THE return of soft rock titans Keane has been the biggest draw of the past musical week, with new LP Strangeland set to be their fourth consecutive No 1.
Clearly sales volumes and quality don’t always go hand in hand (as explicitly displayed by 2008’s Perfect Symmetry), but this record does nonetheless represent a revival of sorts in that they’ve essentially admitted to past mistakes and settled back into a comfort zone.
That means a return to the inoffensive but terrifically accomplished piano-rock of their first two records, making the most of Tom Chaplin’s undoubted vocal abilities whilst sticking to a fairly rigid songwriting formula.
It’s not going to sway any detractors, but is at least better than most of the other records that shift bucketloads in Asda.
This week also saw a new release from Wakefield trio The Cribs, one of the best loved bands on the UK’s indie circuit.
In The Belly Of The Brazen Bull marks their first outing since the departure of legendary ex-Smiths guitarist Johnny Marr, the Jarman brothers have gone back to basics and created an album which evokes the punky garage spirit of their earlier days.
Thankfully, they’ve lost none of that initial vigour, with the likes of Chi-Town and Come On, Be A No One being among their finest songs to date.
There’s even a four-piece suite at the end, which works surprisingly well given that it’s a format which hardly lends itself to sloppy imperfection.
It’s an ambitious undertaking, but one which fully pays off on their best record yet. Here’s Chi-Town.
Not so well known, but no less excellent are Canadian trio Silversun Pickups, who have just unveiled their third full-length, Neck Of The Woods.
The band have long drawn comparison to the Smashing Pumpkins (largely down to singer Brian Aubert’s nasal style), but they’ve well and truly distanced themselves from such parallels here, with a distinctly different sound to both of their previous records.
What’s most noticeable is that the distorted guitar attack has been toned down, in favour of a sound which makes greater - though not overwhelming - use of electronic elements.
It’s a shift that takes a while to get used to, but those who persevere will likely find it just as fulfilling as their other works.
Another artist who has undergone a stylistic shift is Sheffield-based singer songwriter Richard Hawley.
Standing On The Sky’s Edge - his seventh studio effort - displays a significantly heavier tone than his previous efforts, abandoning the string section in favour of a morbid psychedelic slant.
It sounds like a cross between Nick Cave and The Verve circa Urban Hymns, and although some may find it hard going the rewards are rich.
Opener She Brings The Sunlight, for instance, is a soaring cloud of grim dirge which could hardly contradict it’s title more, while the title track presents a more dynamic take on this perennial bleakness. Stream the whole thing here.
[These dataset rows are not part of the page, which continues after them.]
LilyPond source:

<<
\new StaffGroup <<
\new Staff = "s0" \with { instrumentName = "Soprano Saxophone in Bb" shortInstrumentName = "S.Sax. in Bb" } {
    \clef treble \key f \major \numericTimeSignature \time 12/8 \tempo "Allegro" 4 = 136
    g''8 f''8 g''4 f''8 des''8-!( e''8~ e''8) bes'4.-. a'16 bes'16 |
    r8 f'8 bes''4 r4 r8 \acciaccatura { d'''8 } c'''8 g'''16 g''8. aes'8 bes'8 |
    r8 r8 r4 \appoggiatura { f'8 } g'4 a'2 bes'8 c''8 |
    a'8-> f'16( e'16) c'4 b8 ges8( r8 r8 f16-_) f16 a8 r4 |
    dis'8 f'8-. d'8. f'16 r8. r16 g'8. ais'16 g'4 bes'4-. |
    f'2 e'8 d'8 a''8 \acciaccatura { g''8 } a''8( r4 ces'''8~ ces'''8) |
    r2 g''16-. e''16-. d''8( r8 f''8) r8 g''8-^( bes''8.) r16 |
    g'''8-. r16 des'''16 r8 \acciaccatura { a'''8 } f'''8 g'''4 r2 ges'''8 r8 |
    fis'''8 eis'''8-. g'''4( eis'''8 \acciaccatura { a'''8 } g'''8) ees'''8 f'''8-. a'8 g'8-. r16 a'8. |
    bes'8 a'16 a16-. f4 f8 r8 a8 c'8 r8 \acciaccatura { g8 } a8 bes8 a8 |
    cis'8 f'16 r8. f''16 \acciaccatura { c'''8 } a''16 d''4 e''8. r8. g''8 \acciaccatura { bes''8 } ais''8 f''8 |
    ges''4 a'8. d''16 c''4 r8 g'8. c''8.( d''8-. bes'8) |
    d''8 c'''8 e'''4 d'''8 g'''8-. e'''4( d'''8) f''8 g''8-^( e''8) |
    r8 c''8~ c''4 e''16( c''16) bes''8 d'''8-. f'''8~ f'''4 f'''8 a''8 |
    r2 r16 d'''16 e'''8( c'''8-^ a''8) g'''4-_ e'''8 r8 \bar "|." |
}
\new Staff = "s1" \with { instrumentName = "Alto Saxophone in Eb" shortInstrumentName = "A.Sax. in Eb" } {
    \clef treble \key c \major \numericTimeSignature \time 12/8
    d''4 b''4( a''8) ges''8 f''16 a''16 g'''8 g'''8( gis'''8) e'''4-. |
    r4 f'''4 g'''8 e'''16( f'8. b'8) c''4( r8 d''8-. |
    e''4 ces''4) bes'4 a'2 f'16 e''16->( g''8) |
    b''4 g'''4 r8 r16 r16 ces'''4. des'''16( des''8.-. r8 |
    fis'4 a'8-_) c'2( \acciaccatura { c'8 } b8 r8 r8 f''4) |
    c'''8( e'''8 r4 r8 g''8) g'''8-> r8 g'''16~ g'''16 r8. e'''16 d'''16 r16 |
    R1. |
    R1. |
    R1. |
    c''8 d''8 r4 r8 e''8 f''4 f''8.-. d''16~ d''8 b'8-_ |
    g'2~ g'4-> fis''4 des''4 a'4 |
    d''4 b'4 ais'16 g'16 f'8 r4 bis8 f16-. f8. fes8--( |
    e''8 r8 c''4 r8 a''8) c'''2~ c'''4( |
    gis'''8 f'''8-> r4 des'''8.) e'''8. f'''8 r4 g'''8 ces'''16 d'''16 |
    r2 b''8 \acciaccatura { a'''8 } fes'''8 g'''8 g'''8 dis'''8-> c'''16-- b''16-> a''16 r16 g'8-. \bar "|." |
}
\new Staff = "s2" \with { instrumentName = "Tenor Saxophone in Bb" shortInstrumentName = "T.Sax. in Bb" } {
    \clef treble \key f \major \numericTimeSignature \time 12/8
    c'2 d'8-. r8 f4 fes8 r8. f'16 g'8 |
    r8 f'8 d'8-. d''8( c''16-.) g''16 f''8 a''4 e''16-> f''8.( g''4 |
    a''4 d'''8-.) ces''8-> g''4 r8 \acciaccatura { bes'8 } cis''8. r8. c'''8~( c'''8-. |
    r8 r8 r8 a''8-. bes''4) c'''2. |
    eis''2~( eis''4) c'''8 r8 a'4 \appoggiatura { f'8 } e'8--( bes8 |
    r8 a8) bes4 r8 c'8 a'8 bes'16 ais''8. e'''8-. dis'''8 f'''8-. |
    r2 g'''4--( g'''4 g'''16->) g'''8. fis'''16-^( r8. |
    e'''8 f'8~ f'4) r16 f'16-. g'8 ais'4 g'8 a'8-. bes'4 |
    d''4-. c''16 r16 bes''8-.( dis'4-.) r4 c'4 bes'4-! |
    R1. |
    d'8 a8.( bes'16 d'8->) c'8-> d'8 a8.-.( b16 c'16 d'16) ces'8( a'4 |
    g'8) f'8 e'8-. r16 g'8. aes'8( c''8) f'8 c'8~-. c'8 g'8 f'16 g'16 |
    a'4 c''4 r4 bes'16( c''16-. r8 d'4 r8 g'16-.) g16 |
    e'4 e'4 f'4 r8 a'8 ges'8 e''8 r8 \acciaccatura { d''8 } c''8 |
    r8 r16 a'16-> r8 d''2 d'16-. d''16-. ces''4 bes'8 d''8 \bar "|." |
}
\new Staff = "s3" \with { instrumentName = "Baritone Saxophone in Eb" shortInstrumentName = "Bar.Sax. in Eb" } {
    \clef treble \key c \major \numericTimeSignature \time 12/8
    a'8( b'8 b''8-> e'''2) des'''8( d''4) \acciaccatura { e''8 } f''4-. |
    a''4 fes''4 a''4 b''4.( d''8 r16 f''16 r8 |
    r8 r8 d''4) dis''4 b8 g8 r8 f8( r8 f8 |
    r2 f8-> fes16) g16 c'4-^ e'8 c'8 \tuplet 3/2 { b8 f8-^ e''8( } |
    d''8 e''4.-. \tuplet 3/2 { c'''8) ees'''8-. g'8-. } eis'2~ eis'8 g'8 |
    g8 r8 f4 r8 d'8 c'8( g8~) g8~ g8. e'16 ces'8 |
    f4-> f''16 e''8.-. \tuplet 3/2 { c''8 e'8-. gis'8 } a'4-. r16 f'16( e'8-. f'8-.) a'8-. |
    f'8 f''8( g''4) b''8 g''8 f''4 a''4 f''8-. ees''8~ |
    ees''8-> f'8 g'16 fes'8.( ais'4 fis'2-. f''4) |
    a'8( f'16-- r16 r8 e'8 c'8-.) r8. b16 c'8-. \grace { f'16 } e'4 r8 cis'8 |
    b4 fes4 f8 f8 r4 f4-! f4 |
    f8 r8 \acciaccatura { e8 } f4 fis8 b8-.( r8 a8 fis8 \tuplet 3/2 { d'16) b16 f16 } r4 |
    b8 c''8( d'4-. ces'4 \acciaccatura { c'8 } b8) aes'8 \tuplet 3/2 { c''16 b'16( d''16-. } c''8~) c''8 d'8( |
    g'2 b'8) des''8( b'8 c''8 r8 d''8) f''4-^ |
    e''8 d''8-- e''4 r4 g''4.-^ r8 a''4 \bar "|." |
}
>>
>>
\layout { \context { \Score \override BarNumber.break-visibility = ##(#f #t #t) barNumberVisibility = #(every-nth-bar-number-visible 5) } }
If Hawley’s seven-minute slabs of tangled psychedelica can be a little long winded, hardcore supergroup Off! present quite the opposite extreme.
Brisk, direct and energetic, the LA quartet’s self-titled debut LP (hot off the heels of last year’s First Four EP’s compilation) harks back to the genre’s 80s origins - hardly surprising given that their singer is former Black Flag and current Circle Jerks frontman Keith Morris.
Although not quite as good as those early EPs, the record is nevertheless a thrilling throwback, and with 16 songs crammed into a 16-minute run-time represents American punk in its purest form.
British post-punk is hardly in need of a shot in the arm, but Leeds quartet I Like Trains are an exciting proposition regardless, having just released their third full-length The Shallows.
Although not especially original, the quartet certainly seem capable of making an impact on the scene, and should bring plenty of satisfaction to those who enjoy bands such as Wild Beasts, Foals and The Horrors.
Frontman David Martin’s presence is especially enticing, with his vocals falling somewhere in between the morbid baritone of Joy Division’s Ian Curtis and the charismatic wit of Pulp’s Jarvis Cocker. Subtle, streamlined and sexy, it’s a record which delivers emphatically on its maker’s long standing ones-to-watch tag.
Finally, with new album Valtari imminent, now is the ideal time to revisit the catalog of Icelandic post-rock masters Sigur Ros.
The quartet first gained international recognition in the early noughties, with an outstanding run of records capturing hearts and minds around the globe and influencing countless imitators.
( ) and Takk... are both masterpieces in their own right, but for me the majestic and mysterious Ágætis Byrjun remains their finest achievement, portraying an angelic beauty scarcely matched before or since.
Post-rock as a genre has since become tiresome and saturated, but this benchmark proves that when perfected there are few - if any - sounds which can compete.